*Provided passage*.
────

Our reputation as a state that embraces people of diverse backgrounds and makes
them feel welcome. And our efforts over many years to retool our economy, to
attract talented workers and thriving businesses, and to improve the quality of
life for millions of Hoosiers.
All of
this is at risk because of a new law, the Religious Freedom Restoration Act,
that no matter its original intent already has done enormous harm to our state
and potentially our economic future.
The
consequences will only get worse if our state leaders delay in fixing the deep
mess created.
Half steps will not be enough. Half steps will not undo
the damage.
Bernard Malamud’s
novel “The Fixer” is based on the 1913 trial of Russian Jew Menahem Mendel
Beilis, a brick factory superintendent in Kiev charged with killing a 13
year-old boy. The charges against him
were so unjust the case produced worldwide condemnation and caused the Tsarist
Russian regime to back down. Let’s hope
the uproar over Pence’s action has the same outcome. Republicans tend to listen when corporations
threaten hostile action.
In a story that flooded
the internet but appears to be a hoax, Marcus Bachmann, husband of former
Congresswoman Michele Bachmann, supposedly was refused service and asked to
leave when attempting to buy something at a dress boutique for Michele. Bachmann allegedly said: “I was aghast. I’ve been
shopping for Michele for years. I had no
idea why the woman in the store turned on me like that. I thought perhaps she had suddenly become
ill. I was gobsmacked! I never realized a law meant to protect
individuals’ religious freedoms would be twisted in such a way as to
discriminate.” The word gobsmacked
is a tip-off that the story is, in all likelihood, fiction. In fact, the law is not scheduled to go into
effect until July. The story seems just
too good to be true. But then, too, is a
photo of Pence signing the bill with creepy-looking religious fanatics
surrounding him.

────

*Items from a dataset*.
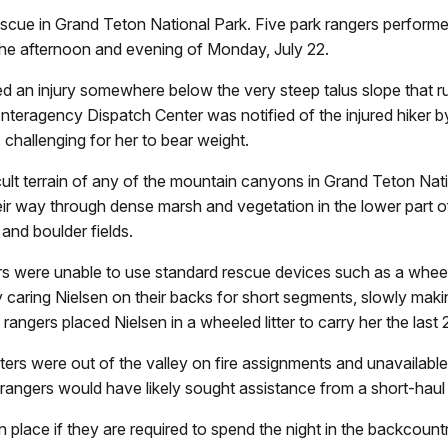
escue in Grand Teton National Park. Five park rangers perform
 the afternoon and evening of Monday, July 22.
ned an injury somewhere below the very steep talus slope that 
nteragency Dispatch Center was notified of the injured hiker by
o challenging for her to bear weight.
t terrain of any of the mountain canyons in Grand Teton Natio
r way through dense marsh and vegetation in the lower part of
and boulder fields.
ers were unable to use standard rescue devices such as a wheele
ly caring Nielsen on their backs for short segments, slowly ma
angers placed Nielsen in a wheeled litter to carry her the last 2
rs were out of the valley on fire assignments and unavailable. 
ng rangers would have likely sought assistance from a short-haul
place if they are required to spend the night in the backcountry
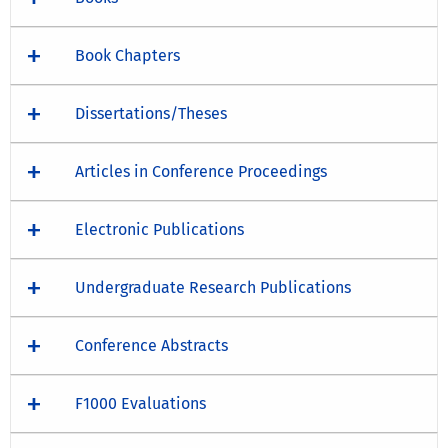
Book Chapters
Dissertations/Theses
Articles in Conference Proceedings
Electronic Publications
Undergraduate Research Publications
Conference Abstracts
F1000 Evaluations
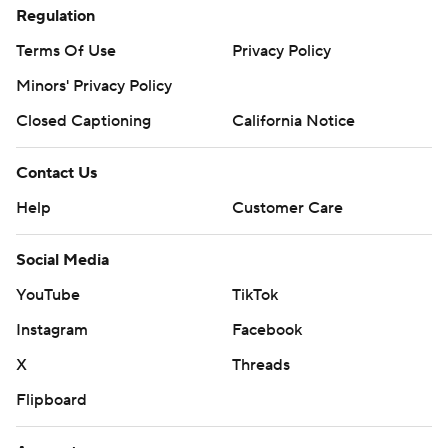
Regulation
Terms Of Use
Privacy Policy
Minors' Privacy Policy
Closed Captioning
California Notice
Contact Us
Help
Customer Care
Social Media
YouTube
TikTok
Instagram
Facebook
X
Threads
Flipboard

────

*What you should do*.
Repeat word for word the part of the opinion passage on the Religious Freedom Restoration Act that begins at "Half steps will not be" and stops after "threaten hostile action.".

*Exercise answer*.
Half steps will not be enough. Half steps will not undo
the damage.
Bernard Malamud’s
novel “The Fixer” is based on the 1913 trial of Russian Jew Menahem Mendel
Beilis, a brick factory superintendent in Kiev charged with killing a 13
year-old boy. The charges against him
were so unjust the case produced worldwide condemnation and caused the Tsarist
Russian regime to back down. Let’s hope
the uproar over Pence’s action has the same outcome. Republicans tend to listen when corporations
threaten hostile action.